One of those nights I wandered around the maze of CHUs, sectioned off by huge concrete blast walls. Found a group of privates burning material in preparation for closing the base. I will remember the weirdness of that. These kids, out in the desert, surrounded by concrete, watching the bright orange trash-can fire eat whatever they'd accumulated during their engagement at Al-Asad.

Army privates burn personal material in preparation for leaving Al-Asad Air Base in Anbar province. Sept. 27, 2011. Photo by Dan Zak

Army privates burn personal material in preparation for leaving Al-Asad Air Base in Anbar province. Sept. 27, 2011. Photo by Dan Zak

Then early morning (3:30-4am) wakeup call for the road march to Camp Taji -- a grueling, all-day affair that began in an MRAP lit only by soldiers' night vision lights, motored at a slow pace thru Anbar, and ended at Camp Taji after a piss break -- where we all lined up along a barbed wire fence, whipped out our dicks, and pissed on someone else's ground. I wrote a blog post about sitting across from a married medic, and how I kept looking back and forth from his wedding ring to the roadside, which theoretically could explode at any point, at any time. The view out the window? I recall a huge sun, the silhouettes of sheep and their herders, a young boy seeming to give us the finger. I ended the embed dirty, sweaty, wrung out, and yet all I had done was sit in a slow-moving vehicle.

Bravo Company's Cpl. Scott Bryant pops the hatch of an MRAP vehicle to get some air on the road march from Al-Asad Air Base in Anbar province to Camp Taji near Baghdad. Sept. 28, 2011. Photo by Dan Zak

Bravo Company's Cpl. Scott Bryant pops the hatch of an MRAP vehicle to get some air on the road march from Al-Asad Air Base in Anbar province to Camp Taji near Baghdad. Sept. 28, 2011. Photo by Dan Zak

Then, the following week:

All-day reporting in Anbar, the necessary in-the-field reporting counterpart to my in-the-MRAP experience. Went to the Ramadi compound of Sunni Awakening leader Sheikh Ahmed Abu Risha, where we were treated to a heap of sheep assfat. It was revolting, but the Iraqis dove in practically to their elbows. I couldn't not have some. The interview was stiff and not revelatory. Stopped by a police training center too. The takeaway was "No electricity? No trained police." 

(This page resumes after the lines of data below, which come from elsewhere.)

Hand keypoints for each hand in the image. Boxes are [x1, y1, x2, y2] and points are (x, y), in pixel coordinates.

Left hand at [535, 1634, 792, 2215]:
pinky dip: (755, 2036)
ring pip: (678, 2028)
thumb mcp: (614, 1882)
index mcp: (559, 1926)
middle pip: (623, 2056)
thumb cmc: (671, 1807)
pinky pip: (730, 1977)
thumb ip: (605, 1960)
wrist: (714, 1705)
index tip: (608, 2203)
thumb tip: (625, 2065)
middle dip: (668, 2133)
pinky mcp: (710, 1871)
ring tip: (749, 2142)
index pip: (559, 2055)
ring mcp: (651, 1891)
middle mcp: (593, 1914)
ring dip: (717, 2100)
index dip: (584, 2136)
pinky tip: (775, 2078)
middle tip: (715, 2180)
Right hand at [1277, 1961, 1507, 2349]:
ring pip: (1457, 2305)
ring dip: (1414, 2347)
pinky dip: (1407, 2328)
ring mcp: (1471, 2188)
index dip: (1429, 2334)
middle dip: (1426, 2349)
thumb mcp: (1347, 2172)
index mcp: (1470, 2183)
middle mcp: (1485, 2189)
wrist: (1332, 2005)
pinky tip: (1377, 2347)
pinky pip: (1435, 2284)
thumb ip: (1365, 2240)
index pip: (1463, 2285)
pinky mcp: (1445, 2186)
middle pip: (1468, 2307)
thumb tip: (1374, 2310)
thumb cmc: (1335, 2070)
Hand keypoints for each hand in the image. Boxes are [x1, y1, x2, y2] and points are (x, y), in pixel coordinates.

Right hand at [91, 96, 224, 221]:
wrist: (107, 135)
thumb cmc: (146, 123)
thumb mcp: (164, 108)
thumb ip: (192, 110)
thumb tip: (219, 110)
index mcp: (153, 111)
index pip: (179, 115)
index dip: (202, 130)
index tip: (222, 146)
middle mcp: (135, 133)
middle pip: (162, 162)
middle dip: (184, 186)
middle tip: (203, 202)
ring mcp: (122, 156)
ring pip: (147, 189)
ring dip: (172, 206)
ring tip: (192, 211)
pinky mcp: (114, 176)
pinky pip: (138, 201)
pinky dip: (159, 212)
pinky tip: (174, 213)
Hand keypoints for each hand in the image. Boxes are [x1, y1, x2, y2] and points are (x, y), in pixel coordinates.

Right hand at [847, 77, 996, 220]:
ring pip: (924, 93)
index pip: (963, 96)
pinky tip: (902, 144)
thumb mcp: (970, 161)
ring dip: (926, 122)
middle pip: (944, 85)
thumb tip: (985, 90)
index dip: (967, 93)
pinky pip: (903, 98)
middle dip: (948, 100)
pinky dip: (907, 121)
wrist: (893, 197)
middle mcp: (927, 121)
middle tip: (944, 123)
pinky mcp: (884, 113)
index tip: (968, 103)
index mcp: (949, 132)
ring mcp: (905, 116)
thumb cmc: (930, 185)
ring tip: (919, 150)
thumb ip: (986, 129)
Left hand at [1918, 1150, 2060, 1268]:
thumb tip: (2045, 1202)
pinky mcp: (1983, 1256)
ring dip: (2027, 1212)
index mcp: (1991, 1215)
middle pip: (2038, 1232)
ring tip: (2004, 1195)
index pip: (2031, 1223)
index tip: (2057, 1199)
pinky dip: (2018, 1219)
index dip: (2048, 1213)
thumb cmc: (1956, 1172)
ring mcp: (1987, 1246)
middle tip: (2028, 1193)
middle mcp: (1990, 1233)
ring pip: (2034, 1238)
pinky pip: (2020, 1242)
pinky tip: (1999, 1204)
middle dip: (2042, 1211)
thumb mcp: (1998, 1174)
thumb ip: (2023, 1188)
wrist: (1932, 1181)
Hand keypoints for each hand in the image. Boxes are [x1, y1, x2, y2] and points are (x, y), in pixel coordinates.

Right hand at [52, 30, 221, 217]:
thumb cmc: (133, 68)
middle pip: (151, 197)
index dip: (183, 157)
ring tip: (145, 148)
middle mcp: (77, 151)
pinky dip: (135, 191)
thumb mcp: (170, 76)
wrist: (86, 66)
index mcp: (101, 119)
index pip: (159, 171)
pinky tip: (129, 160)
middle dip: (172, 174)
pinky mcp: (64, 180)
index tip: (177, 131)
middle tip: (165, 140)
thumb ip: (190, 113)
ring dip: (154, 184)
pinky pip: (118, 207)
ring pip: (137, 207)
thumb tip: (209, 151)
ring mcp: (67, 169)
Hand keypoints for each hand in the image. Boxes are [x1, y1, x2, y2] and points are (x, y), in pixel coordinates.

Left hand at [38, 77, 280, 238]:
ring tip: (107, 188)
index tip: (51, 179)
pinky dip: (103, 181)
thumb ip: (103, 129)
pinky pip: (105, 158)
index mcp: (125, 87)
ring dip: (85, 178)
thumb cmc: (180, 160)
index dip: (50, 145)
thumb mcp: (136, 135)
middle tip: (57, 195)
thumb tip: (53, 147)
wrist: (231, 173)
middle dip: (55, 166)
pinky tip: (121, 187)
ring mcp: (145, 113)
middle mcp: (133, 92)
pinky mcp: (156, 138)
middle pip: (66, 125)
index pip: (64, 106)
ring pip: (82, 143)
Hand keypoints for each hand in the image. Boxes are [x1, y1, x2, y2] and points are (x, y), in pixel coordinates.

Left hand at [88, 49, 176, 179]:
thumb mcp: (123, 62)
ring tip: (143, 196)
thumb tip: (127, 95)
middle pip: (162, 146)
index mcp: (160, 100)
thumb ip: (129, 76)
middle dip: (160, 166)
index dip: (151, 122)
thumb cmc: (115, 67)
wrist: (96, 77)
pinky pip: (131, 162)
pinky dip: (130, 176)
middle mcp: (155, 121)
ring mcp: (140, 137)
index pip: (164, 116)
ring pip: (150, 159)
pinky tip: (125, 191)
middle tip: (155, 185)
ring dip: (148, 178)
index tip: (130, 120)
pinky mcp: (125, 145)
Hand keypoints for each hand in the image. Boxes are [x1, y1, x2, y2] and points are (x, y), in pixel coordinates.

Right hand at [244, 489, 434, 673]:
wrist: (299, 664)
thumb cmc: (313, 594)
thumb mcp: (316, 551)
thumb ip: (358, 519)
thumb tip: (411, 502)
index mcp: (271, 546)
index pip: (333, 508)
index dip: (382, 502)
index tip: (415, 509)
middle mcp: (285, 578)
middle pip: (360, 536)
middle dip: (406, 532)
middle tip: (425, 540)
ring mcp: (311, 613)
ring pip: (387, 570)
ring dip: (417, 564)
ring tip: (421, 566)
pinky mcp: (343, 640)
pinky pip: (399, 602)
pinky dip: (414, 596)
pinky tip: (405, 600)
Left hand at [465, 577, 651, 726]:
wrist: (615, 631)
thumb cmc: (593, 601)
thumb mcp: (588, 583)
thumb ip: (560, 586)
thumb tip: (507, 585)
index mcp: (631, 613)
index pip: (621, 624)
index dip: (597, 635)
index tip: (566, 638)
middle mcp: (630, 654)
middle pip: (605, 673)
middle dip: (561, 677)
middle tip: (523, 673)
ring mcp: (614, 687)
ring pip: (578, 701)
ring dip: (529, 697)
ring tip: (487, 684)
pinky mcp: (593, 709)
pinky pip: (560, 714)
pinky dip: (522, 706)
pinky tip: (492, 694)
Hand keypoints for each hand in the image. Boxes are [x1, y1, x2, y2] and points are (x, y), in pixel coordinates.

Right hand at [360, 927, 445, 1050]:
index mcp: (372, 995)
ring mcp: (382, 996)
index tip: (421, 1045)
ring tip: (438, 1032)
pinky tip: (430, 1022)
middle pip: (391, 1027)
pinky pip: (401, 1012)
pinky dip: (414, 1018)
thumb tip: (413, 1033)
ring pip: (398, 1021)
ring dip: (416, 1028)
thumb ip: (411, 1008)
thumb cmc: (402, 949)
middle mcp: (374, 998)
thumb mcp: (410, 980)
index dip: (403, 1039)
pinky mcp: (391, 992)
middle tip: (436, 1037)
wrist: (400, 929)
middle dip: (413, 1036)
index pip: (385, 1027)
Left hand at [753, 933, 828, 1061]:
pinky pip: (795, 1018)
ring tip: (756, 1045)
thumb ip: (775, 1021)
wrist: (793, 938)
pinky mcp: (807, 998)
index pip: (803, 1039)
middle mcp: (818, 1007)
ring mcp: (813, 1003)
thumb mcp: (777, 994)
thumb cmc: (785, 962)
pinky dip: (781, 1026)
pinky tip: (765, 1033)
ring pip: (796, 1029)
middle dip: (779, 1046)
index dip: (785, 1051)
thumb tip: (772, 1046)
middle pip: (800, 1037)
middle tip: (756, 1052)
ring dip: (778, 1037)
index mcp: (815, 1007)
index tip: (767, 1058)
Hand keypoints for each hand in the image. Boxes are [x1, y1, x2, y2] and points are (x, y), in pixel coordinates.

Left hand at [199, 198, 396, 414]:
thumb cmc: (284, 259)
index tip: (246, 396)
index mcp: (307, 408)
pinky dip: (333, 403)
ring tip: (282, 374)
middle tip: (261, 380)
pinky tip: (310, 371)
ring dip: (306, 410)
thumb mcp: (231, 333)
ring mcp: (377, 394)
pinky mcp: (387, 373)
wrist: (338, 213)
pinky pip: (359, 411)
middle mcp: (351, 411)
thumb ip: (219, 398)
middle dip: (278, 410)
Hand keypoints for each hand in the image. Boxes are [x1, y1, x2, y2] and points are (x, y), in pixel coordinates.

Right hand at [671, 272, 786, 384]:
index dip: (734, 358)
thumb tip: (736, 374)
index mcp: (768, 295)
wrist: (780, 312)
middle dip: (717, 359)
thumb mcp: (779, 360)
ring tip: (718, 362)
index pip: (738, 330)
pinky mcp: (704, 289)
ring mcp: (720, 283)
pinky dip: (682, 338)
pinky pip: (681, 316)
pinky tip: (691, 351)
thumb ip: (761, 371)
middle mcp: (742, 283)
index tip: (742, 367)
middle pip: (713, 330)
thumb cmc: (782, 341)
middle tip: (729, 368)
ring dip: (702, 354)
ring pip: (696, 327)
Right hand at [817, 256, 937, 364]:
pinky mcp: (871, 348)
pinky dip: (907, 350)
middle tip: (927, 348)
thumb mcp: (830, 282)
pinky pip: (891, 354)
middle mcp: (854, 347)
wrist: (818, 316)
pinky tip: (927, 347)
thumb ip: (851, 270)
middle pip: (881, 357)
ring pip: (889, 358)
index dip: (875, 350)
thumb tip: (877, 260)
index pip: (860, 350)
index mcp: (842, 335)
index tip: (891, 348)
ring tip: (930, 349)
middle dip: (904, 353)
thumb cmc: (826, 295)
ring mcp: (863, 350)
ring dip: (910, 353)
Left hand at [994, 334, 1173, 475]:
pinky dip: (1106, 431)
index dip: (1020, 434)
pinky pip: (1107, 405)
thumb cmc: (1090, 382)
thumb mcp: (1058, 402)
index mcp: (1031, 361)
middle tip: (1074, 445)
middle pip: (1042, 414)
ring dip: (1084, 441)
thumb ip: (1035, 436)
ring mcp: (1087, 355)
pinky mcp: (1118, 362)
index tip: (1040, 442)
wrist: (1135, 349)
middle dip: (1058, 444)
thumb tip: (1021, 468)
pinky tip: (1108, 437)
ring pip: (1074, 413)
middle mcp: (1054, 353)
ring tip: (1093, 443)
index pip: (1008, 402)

And there you have it. What's happening now in Anbar seems preordained, even by a short couple of visits by a rookie foreign correspondent two years ago. There are, of course, scads of reasons why things are falling apart, but the fact that at some point local Sunni police weren't properly trained because the Shia-led government couldn't (or wouldn't) provide them basic utilities -- well, the phrase "doomed from the start" comes to mind.

"Why did my friends die in Iraq?" Business Insider editor Paul Szoldra, a former Marine, asked Friday in a bitter essay. The answer, if there is one, is probably unthinkable.